■ **Exercice écrit**
D'après le texte sur le film Miss présenté plus bas, énumérez tout ce à la conquête de quoi Alex va partir.

■ **Extrait choisi**
Alex, petit garçon gracieux de 9 ans qui navigue joyeusement entre les genres, a un rêve : être un jour élu Miss France. 15 ans plus tard, Alex a perdu ses parents et sa confiance en lui et stagne dans une vie monotone. Une rencontre imprévue va réveiller ce rêve oublié. Alex décide alors de concourir à Miss France en cachant son identité de garçon. Beauté, excellence, camaraderie… Au gré des étapes d’un concours sans merci, aidé par une famille de cœur haute en couleurs, Alex va partir à la conquête du titre, de sa féminité et surtout, de lui-même…
__Allociné.
Tandis que des débats douteux sur les tenues et plus généralement sur la place des femmes dans notre société se sont installés dans notre paysage médiatique, est sorti dans les salles obscures un film qui balaye tous ces préjugés avec une fraicheur insolente. Miss raconte l’histoire d’Alex qui depuis tout petit, rêve de devenir Miss France. Si le sujet prête d’abord à quelques sourires, les thématiques abordées s’avèrent au final incroyablement importantes pour une partie de la population.
Pour commencer, Miss n’est pas un film sur un personnage transgenre ; l’acteur Alexandre Wetter parle de son personnage comme une personne gender fluid((Miss interview, 21/10/2020 – Allociné)) (un terme anglais que la langue française traduit approximativement par non-binaire). J’ai trop entendu cet amalgame être fait, et je crois qu’il est important de le rappeler, même si le but du film n’est pas d’expliquer au public dans quelle case Alex se situe((Renan Cros, « Miss », entretien croisé avec Ruben Alves et Alexandre Wetter : « Je n’ai pas envie de vos cases ! », 25/10/2020 – Têtu)).
Alexandre Wetter justement, livre une prestation formidable. Sa sensibilité m’a beaucoup touché, il ne triche pas, il ne joue pas au “garçon qui se déguise en fille pour un film”, il est vrai, il est beau, il brille.

■ **Données affichées**
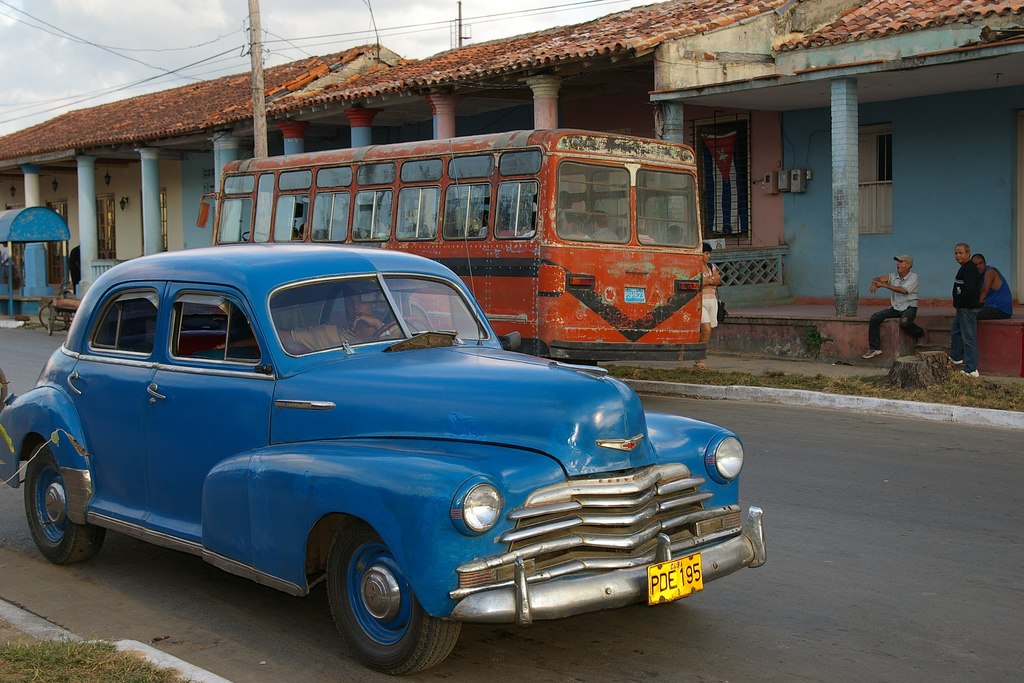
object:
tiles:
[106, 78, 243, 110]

==

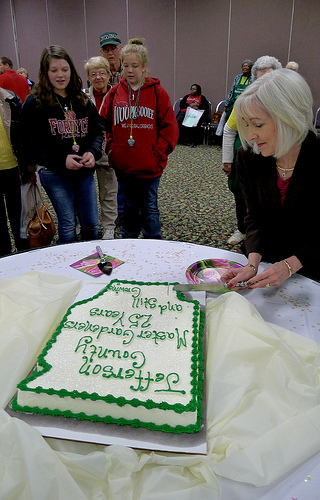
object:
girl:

---

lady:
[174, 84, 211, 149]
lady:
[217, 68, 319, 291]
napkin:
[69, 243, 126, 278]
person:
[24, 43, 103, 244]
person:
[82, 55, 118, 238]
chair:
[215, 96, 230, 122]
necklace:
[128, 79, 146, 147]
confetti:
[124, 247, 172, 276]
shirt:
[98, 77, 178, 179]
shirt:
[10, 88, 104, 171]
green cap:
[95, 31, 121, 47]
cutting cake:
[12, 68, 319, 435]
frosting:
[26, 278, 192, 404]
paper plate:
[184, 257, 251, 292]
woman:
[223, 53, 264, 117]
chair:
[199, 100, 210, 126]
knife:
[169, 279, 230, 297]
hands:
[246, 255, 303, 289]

■ **Réponse**
Le titre, sa féminité et lui-même.